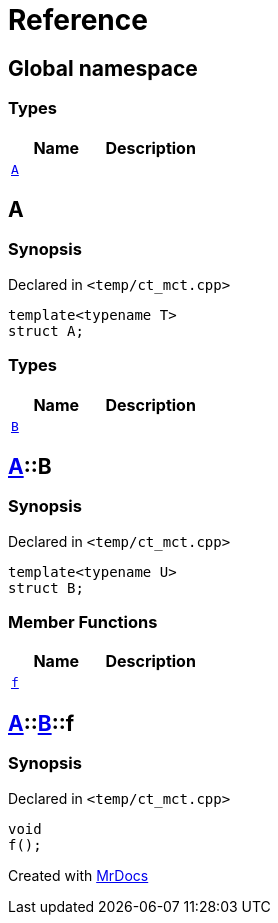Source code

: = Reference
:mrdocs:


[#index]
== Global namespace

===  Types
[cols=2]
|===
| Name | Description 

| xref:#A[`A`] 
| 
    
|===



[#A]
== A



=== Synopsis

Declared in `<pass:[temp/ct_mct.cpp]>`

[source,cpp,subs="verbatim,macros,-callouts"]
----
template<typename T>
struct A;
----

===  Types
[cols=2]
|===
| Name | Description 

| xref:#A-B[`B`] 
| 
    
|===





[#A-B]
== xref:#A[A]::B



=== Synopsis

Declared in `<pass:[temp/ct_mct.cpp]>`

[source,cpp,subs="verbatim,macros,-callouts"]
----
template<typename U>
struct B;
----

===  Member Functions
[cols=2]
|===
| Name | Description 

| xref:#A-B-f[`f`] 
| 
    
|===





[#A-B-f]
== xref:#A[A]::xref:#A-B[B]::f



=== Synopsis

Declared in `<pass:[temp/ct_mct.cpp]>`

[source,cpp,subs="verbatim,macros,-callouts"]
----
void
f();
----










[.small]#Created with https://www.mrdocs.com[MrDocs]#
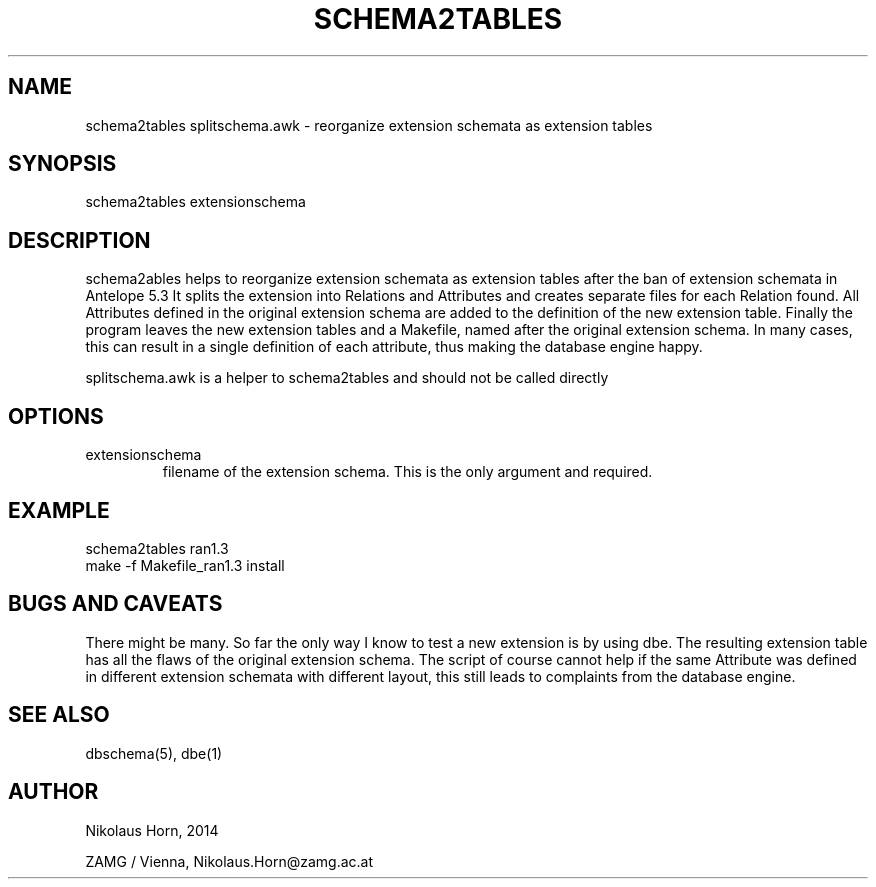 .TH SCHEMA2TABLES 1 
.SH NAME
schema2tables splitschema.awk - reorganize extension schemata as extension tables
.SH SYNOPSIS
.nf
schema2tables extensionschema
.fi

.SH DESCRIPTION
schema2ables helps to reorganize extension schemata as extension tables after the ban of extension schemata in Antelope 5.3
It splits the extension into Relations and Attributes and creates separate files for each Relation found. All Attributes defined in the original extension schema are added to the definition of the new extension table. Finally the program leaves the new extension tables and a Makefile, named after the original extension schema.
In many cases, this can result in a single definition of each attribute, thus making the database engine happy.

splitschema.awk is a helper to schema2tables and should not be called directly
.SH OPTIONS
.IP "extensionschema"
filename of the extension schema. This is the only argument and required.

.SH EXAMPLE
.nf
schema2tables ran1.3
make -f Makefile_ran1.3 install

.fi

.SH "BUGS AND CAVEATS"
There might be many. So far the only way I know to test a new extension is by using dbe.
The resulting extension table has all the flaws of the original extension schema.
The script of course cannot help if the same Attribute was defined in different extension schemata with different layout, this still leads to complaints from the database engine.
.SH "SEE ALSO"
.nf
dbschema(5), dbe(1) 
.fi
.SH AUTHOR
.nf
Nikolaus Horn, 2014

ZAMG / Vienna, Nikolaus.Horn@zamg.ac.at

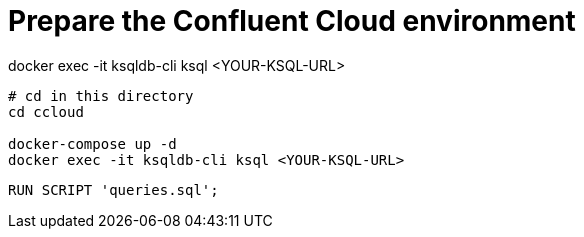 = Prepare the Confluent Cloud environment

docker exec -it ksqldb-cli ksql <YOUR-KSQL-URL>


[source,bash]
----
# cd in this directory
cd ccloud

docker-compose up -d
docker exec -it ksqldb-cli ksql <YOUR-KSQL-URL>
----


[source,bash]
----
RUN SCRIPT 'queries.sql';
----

## Task brief
Only one number is wanted: how many lines of the data above include the word "typename".

## Written reply
2